Charlotte Leaders Warn Growth Projects Continue Historic Harm to Black Communities
- Zhateyah YisraEl

- 2 days ago
- 3 min read

At the Sarah Stevenson Tuesday Forum on Tuesday morning, community leaders, environmental advocates, and residents drew direct connections between Charlotte’s past urban renewal projects and present concerns surrounding proposed data centers and highway expansion in historically Black neighborhoods.
The discussion, titled “Past, Present, & Future for Black Communities,” examined how infrastructure decisions have repeatedly displaced Black residents while limiting long-term economic investment within those same communities.
For many panelists, the conversation began with memory.
Mary Johnson, president of the Dalebrook Neighborhood, recalled how Interstate 77 cut through her predominantly Black neighborhood only a few years after many families had purchased newly built homes in the early 1960s.
“These people had just moved into these brand new houses, living there for less than five years,” Johnson said, describing homes demolished to make way for the interstate.
Some families relocated their houses, while others lost them entirely.
Johnson also recounted stories from her mother about a cemetery near Erwin Elementary School that extended into the area where I-77 now stands.
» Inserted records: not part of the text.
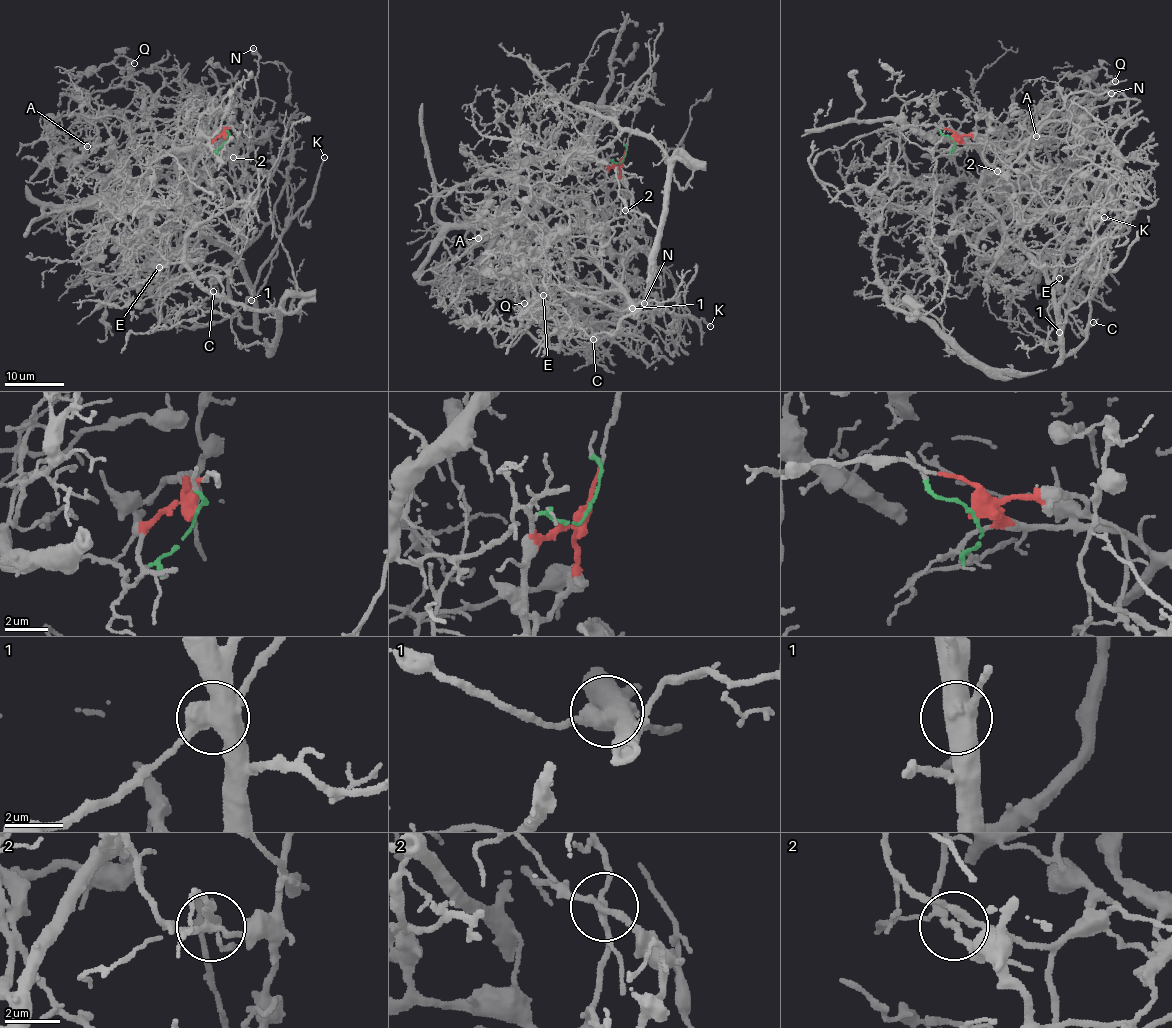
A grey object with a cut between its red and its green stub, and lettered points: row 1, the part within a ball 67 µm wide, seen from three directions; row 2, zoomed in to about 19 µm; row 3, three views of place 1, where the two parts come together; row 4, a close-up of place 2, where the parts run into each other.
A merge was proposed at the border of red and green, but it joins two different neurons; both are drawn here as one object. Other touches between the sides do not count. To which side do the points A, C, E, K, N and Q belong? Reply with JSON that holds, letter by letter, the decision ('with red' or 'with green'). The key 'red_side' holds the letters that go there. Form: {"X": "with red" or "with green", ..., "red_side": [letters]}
{"A": "with green", "C": "with red", "E": "with green", "K": "with red", "N": "with red", "Q": "with green", "red_side": ["C", "K", "N"]}

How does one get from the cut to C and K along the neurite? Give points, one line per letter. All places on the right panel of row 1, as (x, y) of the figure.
C: (954, 139), (992, 143), (1001, 151), (980, 187), (983, 201), (1049, 285), (1061, 359), (1094, 323)
K: (954, 139), (992, 143), (1001, 151), (980, 187), (983, 201), (1045, 277), (1058, 317), (1059, 301), (1105, 217)

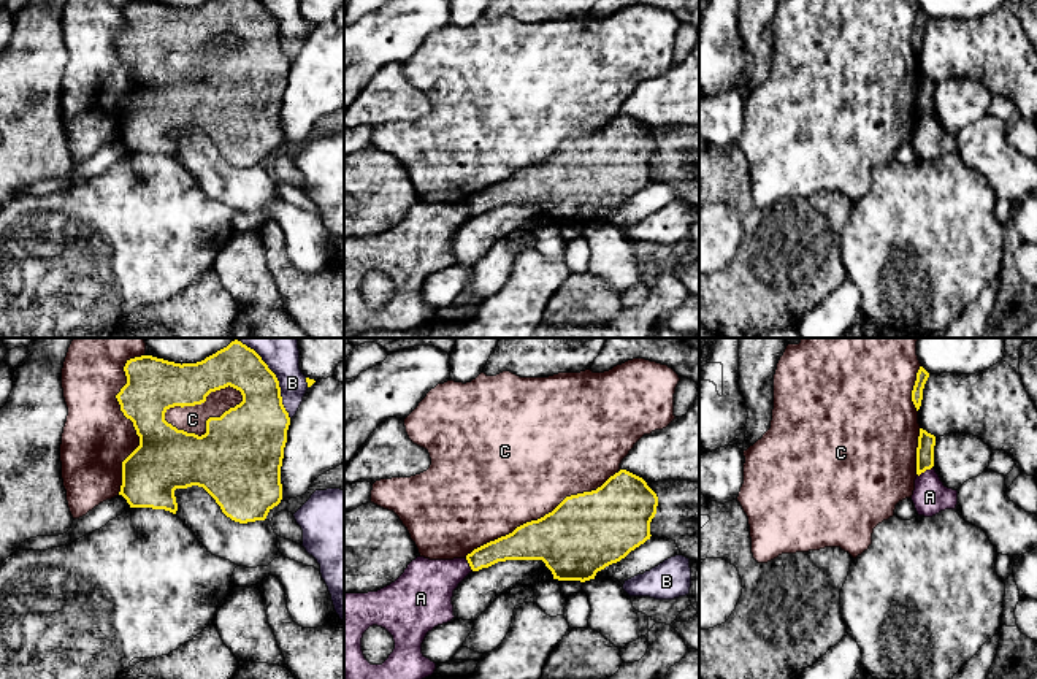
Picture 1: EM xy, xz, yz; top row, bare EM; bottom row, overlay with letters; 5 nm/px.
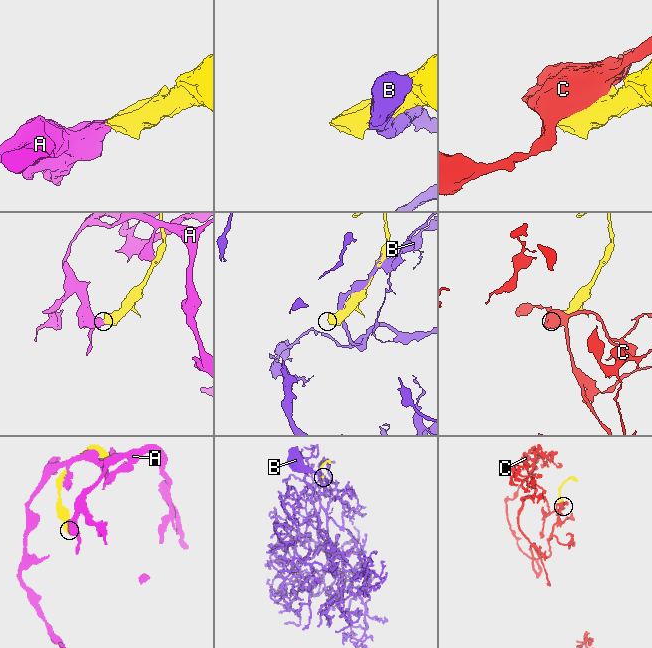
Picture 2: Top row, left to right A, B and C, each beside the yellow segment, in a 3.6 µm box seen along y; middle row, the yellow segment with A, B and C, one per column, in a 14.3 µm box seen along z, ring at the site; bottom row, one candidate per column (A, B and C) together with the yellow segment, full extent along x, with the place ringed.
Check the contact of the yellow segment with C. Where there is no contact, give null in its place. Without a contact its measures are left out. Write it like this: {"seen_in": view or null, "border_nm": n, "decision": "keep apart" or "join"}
{"seen_in": "xy", "border_nm": 420, "decision": "keep apart"}

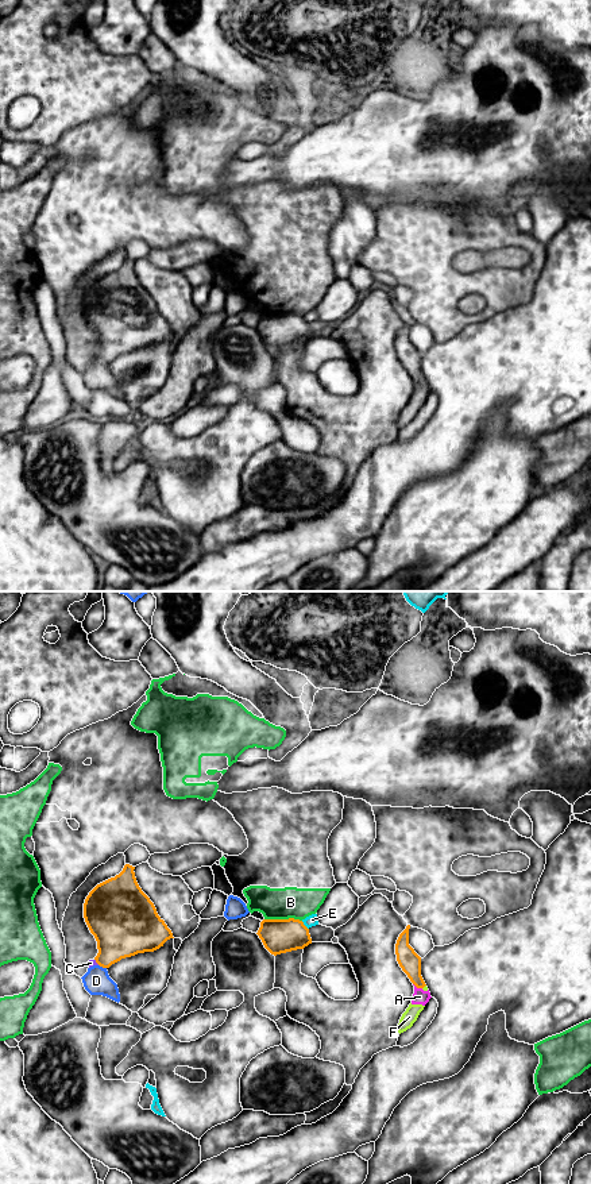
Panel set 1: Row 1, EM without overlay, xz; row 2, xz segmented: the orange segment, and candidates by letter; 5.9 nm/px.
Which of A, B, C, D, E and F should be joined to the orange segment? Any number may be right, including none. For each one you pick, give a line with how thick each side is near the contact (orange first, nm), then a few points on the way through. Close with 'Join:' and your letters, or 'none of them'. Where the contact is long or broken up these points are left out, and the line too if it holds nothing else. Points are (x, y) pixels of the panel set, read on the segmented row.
A: 130 nm thick on the orange side, 90 nm on the other
F: 130 nm thick on the orange side, 30 nm on the other
Join: A, F

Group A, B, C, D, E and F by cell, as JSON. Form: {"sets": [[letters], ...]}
{"sets": [["A", "F"], ["B"], ["C"], ["D"], ["E"]]}

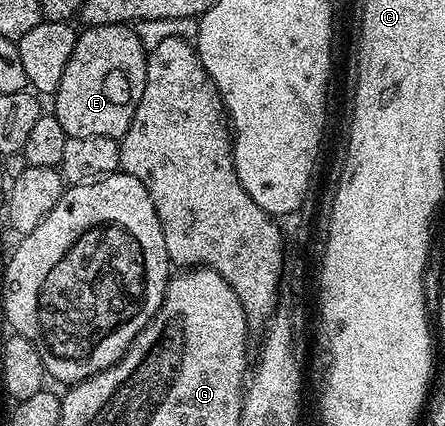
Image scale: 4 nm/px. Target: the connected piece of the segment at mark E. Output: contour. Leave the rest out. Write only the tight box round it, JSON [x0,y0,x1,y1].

According to Johnson, construction crews unearthed graves and caskets during development with little regard for the site’s historical significance or the families connected to it.
Darnell Ivory, board member of the Biddleville-Smallwood Neighborhood, shared similar experiences from McCrorey Heights, where her mother received notices from the state demanding compliance through eminent domain proceedings connected to highway expansion.
Ivory said her family ultimately relocated their home from VanBuren Avenue to Hyde Park, where it still stands today. While her mother expanded and improved the property during the move, Ivory described the process as one shaped by necessity rather than choice.
Sean Langley, president of the McCrorey Heights Neighborhood Association, said the Brookshire Freeway alone displaced approximately 240 homes in the area.
“If we are using history as our guide, we would not allow this to happen again,” Langley said.
Langley criticized ongoing interactions with the North Carolina Department of Transportation, arguing that residents were repeatedly redirected when raising concerns about highway expansion, environmental conditions, and neighborhood protections.
The conversation later shifted toward proposed hyperscale data centers planned across Charlotte, particularly on the city’s east and west sides.

Greg Asciutto, executive director of CharlotteEAST, said communities across political and socioeconomic lines are increasingly unified in opposition to large-scale data center developments due to concerns over environmental pollution, energy consumption, and neighborhood impact.
“These developments will end up in Black and brown communities,” Asciutto said, pointing to lower property costs and historical patterns of industrial placement in marginalized neighborhoods.
Rev. Dr. Janet Garner-Mullins, environmental justice fellow with Advance Carolina and secretary of the West Boulevard Coalition, described a proposed 3 million-square-foot data center project in West Charlotte as part of a larger pattern of environmental inequity.
While supporters of the project have cited potential jobs and economic development, Garner-Mullins questioned why similar projects are not proposed in Charlotte’s wealthier communities.
“Why can’t it go on Queens Road? Ballantyne? Park Road?” she asked.
Garner-Mullins characterized the trend as “environmental and technological racism,” arguing that historically marginalized communities continue to absorb the burdens of development while receiving limited long-term benefits.
Malcomb Coley, retired EY partner, closed the forum by emphasizing the need for collective strategy and accountability as Charlotte continues to grow.
“There have been many broken promises in the past, and marginalized communities suffer the most from these broken promises,” Coley said.
Coley pointed to disparities in public contracting participation, noting that Black-owned businesses reportedly completed only 2% to 3% of work connected to major infrastructure projects like the Blue Line Extension and I-77 expansion.
“The boogeyman is your past,” Coley said. “When 2-3% of the work was only done by Black-owned businesses, it should raise alarm bells.”
Throughout the forum, speakers repeatedly returned to a shared theme: growth without community accountability risks repeating the same patterns that displaced and fractured Black neighborhoods decades ago.